THOMSON REUTERS FOUNDATION
Photo by THOMSON REUTERS FOUNDATION
Halima Sheikh Ali is the proud owner of one of the few ATMs in Wajir town in northeast Kenya. But rather than doling out shilling notes, it dispenses something tastier: fresh camel milk.
“For 100 Kenyan shillings [$1], you get a liter of the freshest milk in Wajir County,” she said, opening a vending machine advertising “fresh, hygienic and affordable camel milk” to check the liquid’s temperature.
East Africa, one of the world’s biggest camel producers, also produces much of the world’s camel milk, almost all of it consumed domestically.
“Camel milk is everything,” said Noor Abdullahi, a project officer for U.S.-based aid agency Mercy Corps. “It is good for diabetes, blood pressure and indigestion.”

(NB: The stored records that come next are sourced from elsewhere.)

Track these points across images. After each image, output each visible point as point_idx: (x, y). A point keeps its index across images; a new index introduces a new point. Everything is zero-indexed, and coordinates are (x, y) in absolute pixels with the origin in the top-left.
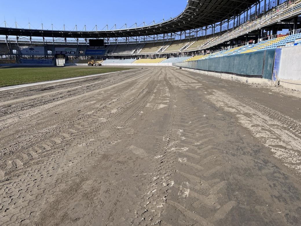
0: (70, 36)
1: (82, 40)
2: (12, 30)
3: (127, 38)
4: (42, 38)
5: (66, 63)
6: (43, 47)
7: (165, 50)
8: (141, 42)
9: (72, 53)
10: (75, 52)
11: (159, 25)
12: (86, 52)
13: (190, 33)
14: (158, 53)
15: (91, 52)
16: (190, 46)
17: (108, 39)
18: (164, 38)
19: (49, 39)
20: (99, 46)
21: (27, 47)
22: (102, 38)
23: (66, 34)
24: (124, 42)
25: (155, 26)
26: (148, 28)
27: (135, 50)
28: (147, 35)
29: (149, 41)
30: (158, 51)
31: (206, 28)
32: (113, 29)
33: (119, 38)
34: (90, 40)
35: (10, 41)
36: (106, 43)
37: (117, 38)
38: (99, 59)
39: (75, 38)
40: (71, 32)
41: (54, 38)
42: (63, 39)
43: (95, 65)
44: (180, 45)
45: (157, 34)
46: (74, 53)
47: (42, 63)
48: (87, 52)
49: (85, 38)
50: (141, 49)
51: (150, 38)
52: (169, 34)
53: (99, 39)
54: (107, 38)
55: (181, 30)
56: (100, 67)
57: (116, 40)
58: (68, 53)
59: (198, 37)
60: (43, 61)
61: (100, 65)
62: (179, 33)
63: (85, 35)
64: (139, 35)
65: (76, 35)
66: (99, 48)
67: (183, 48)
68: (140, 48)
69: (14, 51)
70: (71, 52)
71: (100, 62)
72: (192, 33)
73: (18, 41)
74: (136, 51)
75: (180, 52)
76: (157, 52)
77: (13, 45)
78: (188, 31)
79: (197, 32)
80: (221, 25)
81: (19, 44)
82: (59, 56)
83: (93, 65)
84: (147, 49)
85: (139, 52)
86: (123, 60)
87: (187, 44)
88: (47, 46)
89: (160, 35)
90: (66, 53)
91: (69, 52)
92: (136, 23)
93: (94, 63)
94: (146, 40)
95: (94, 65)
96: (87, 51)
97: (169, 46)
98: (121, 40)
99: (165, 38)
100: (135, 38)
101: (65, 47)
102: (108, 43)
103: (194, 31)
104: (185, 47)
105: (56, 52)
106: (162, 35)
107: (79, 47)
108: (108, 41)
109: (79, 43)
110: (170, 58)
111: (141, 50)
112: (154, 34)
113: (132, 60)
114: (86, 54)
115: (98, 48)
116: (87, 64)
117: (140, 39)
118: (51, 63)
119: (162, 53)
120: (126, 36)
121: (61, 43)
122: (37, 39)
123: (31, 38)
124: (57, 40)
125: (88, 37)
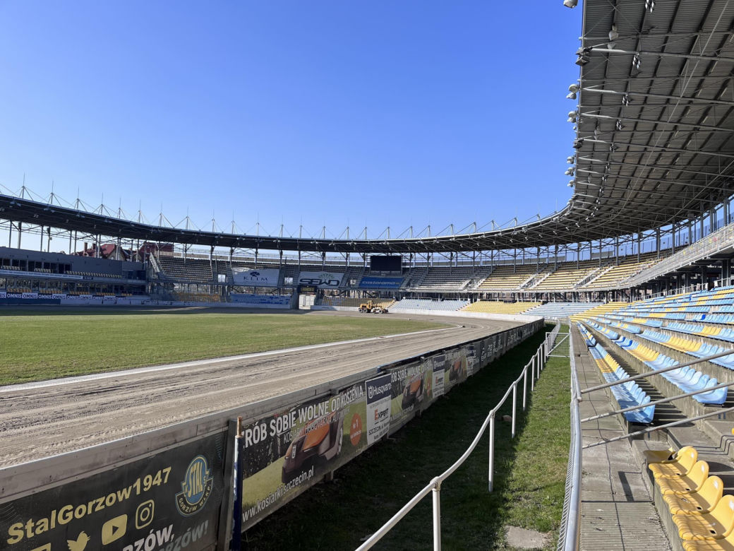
0: (332, 249)
1: (356, 257)
2: (221, 237)
3: (454, 253)
4: (277, 252)
5: (315, 304)
6: (278, 271)
7: (538, 283)
8: (486, 262)
9: (332, 283)
10: (338, 282)
11: (521, 228)
12: (361, 282)
13: (600, 247)
14: (522, 291)
15: (371, 283)
16: (599, 276)
17: (411, 255)
18: (538, 255)
19: (291, 255)
20: (391, 270)
21: (246, 269)
22: (398, 254)
23: (324, 246)
24: (447, 263)
25: (513, 230)
26: (496, 235)
27: (468, 281)
28: (499, 248)
29: (505, 261)
30: (522, 285)
31: (640, 237)
32: (422, 236)
33: (436, 255)
34: (372, 258)
35: (216, 257)
36: (405, 264)
37: (430, 254)
38: (388, 297)
39: (343, 253)
40: (335, 242)
41: (302, 252)
42: (319, 254)
43: (374, 311)
44: (577, 273)
45: (522, 246)
46: (335, 283)
47: (269, 303)
48: (363, 283)
49: (362, 254)
50: (484, 280)
51: (506, 255)
52: (552, 248)
53: (393, 254)
54: (409, 254)
55: (578, 239)
56: (385, 317)
57: (429, 257)
58: (325, 282)
59: (622, 257)
60: (271, 298)
61: (386, 312)
62: (575, 245)
63: (362, 247)
64: (480, 250)
65: (342, 246)
66: (390, 274)
67: (582, 280)
68: (482, 278)
69: (222, 278)
70: (330, 281)
71: (385, 305)
72: (608, 245)
73: (231, 258)
74: (470, 283)
75: (574, 290)
76: (519, 289)
77: (221, 266)
78: (595, 243)
79: (618, 245)
80: (673, 231)
81: (233, 263)
82: (304, 289)
83: (369, 311)
84: (495, 280)
85: (479, 286)
86: (439, 303)
87: (591, 272)
88: (286, 269)
89: (529, 248)
90: (321, 283)
91: (327, 282)
93: (372, 307)
94: (496, 259)
95: (372, 311)
96: (364, 279)
97: (549, 274)
98: (439, 258)
99: (540, 257)
100: (471, 254)
101: (321, 270)
102: (411, 264)
103: (613, 242)
104: (588, 280)
105: (301, 281)
106: (534, 250)
107: (349, 271)
108: (410, 260)
109: (351, 263)
110: (549, 304)
111: (482, 282)
112: (515, 246)
113: (459, 302)
114: (361, 287)
115: (387, 275)
116: (357, 309)
117: (483, 257)
118: (287, 303)
119: (531, 292)
120: (451, 251)
121: (315, 262)
122: (269, 255)
123: (257, 253)
124: (308, 256)
125: (369, 252)
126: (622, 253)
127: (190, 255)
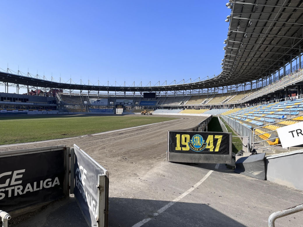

But temperatures averaging 40 degrees Celsius in the dry season, combined with the risk of dirty collection containers, mean the liquid can go sour in a matter of hours. To remedy this, an initiative is equipping about 50 women in Hadado, a village 80 kilometers from Wajir, with refrigerators to cool the milk that remote camel herders send them via small taxis, plus a van to transport it daily to Wajir. There, a dozen female milk traders, including Sheikh Ali, sell it through four ATM-like vending machines after receiving training on business skills such as accounting.

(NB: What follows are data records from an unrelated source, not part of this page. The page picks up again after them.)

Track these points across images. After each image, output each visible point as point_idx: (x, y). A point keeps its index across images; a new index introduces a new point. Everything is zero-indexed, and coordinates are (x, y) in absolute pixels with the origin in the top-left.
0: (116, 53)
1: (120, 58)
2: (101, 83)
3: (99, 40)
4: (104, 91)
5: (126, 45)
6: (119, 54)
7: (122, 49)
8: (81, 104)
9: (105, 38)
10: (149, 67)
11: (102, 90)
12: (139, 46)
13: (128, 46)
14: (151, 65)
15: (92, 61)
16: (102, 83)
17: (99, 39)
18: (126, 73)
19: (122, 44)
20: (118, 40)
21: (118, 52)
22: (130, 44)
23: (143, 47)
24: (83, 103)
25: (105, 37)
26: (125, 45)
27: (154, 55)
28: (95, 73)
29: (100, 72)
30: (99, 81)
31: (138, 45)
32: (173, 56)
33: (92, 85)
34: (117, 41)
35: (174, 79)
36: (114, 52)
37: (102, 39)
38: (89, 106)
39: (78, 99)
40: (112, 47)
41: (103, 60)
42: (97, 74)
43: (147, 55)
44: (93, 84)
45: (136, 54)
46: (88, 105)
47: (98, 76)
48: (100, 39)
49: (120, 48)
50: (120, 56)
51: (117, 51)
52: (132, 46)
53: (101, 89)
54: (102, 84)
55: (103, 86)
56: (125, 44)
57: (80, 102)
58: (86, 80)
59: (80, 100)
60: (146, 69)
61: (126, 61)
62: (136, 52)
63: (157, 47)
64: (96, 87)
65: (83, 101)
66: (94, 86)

“The [milk] supply and demand are there,” Abdullahi said. “We just have to make it easier for the milk to get from one point to another.”
Asha Abdi, a milk trader in Hadado who operates one of the refrigerators with 11 other women, said she used to have to boil camel’s milk — using costly firewood — to keep it from turning sour. Now, Abdi and the other women in her group send about 500 liters of fresh milk to Wajir every day — a trip that takes just more than an hour by van. They reinvest the profits in other ventures.